**Task data**
.....

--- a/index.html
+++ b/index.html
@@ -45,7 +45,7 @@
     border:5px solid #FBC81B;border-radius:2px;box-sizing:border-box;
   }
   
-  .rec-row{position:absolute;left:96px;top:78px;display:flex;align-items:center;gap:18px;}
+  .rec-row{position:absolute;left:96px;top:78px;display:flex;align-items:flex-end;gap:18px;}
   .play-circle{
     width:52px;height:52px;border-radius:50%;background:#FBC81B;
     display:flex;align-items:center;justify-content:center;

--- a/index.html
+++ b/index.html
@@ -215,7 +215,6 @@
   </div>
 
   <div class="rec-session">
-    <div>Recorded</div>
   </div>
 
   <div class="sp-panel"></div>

.....

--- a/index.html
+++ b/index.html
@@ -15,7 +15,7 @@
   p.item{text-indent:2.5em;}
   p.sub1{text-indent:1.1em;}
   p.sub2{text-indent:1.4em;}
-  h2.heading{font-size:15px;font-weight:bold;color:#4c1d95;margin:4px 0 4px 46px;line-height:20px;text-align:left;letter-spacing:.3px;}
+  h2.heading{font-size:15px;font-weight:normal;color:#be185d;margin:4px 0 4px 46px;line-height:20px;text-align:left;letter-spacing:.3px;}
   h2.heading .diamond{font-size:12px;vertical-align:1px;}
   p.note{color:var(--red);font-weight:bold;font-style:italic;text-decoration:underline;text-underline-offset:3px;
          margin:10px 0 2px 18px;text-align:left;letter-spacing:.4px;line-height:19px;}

.....

**What you should do**
Return each line of the data where the word "center" appears.

**Written answer**
-  .rec-row{position:absolute;left:96px;top:78px;display:flex;align-items:center;gap:18px;}
     display:flex;align-items:center;justify-content:center;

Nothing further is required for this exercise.